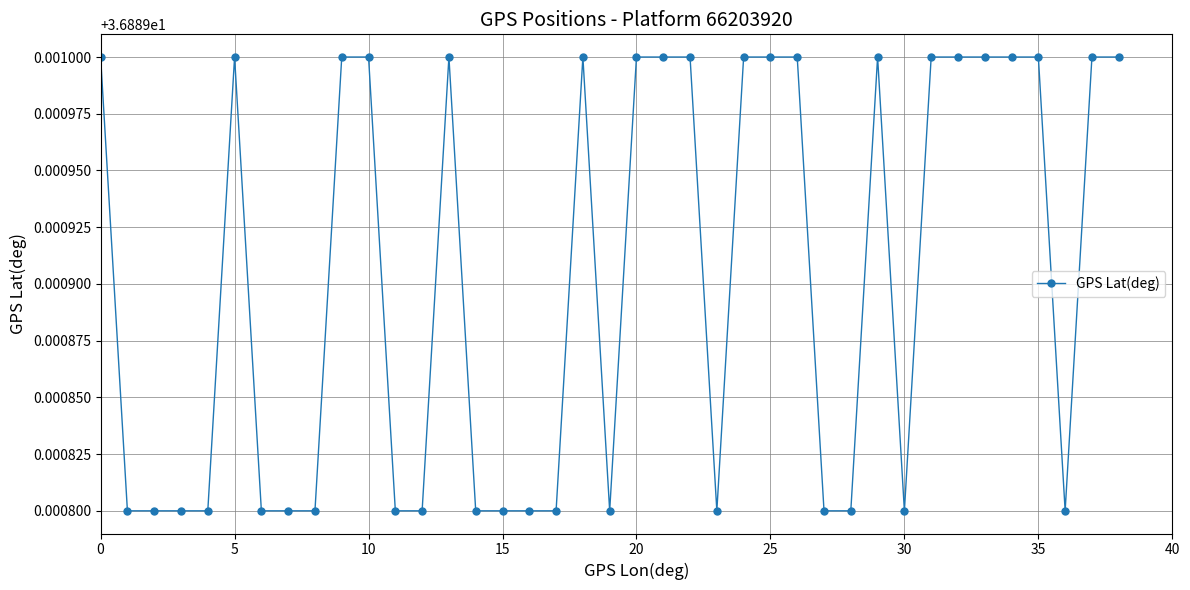

Count the values in the range 36 to 37.

39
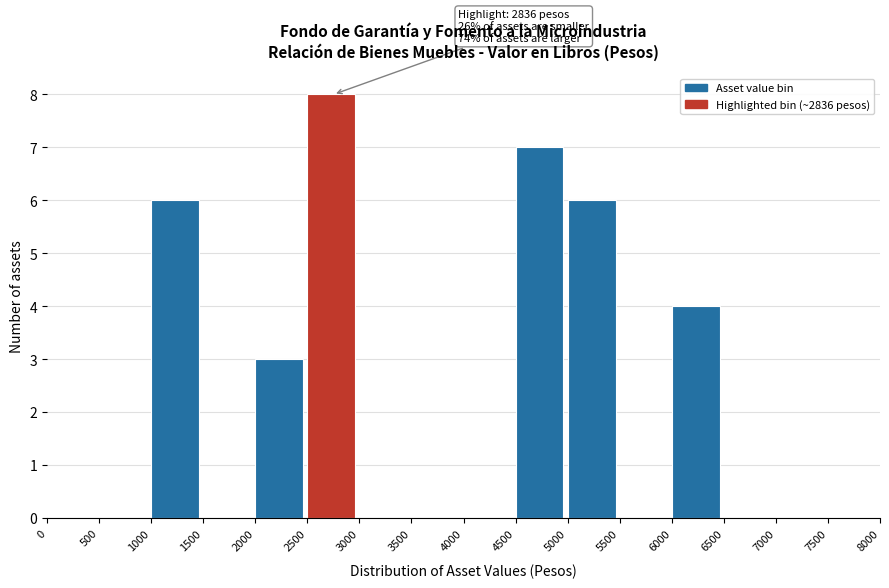

Which range on the x-axis has the tallest bar?

2500 to 3000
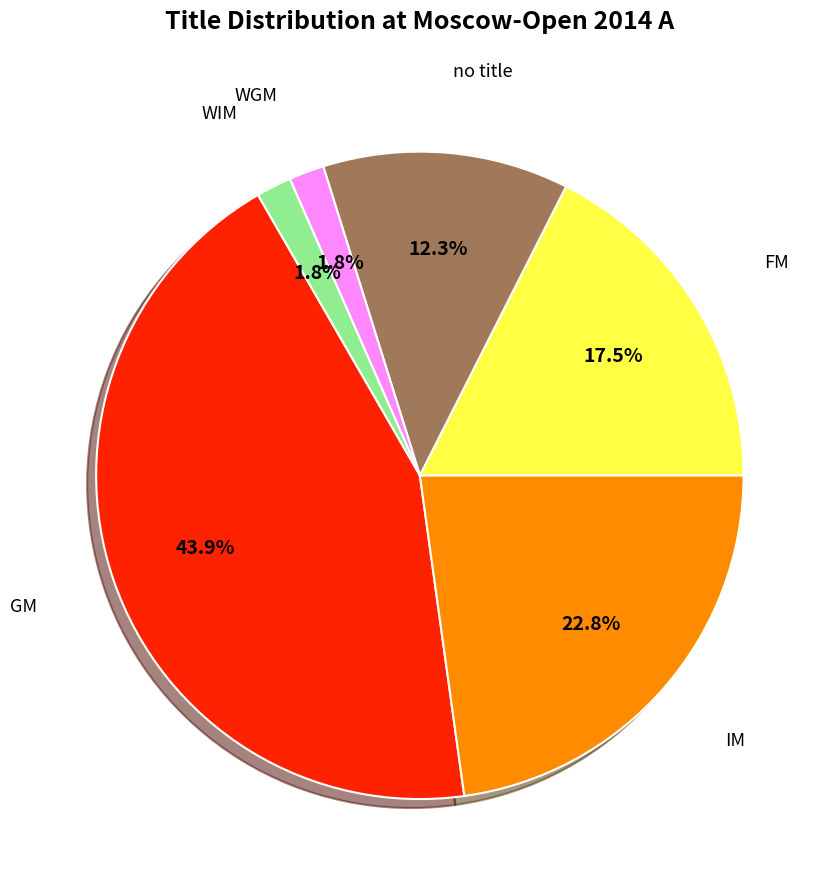

How many segments does this pie chart have?

6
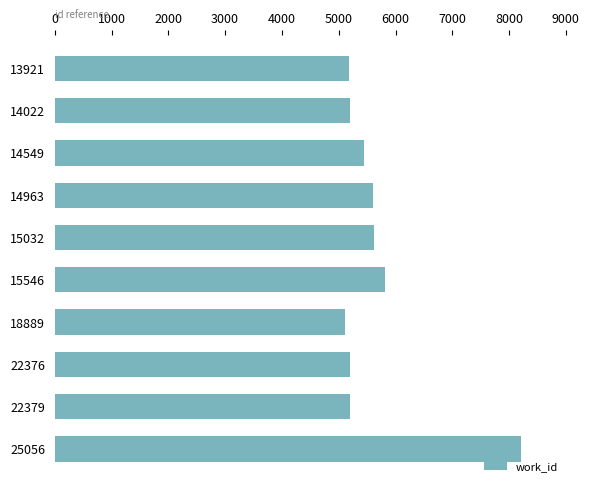

What is the ratio of the value at 15032 to the value at 14022?

1.1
++++++
## WHAT YOU ARE ASKED TO DO
Rewrite the lines above, substituting "interval" for every occurrence of "range" and keeping everything else unchanged. Omit the pictures from your answer.

## SOLUTION TO THE EXERCISE
Count the values in the interval 36 to 37.

39

Which interval on the x-axis has the tallest bar?

2500 to 3000

How many segments does this pie chart have?

6

What is the ratio of the value at 15032 to the value at 14022?

1.1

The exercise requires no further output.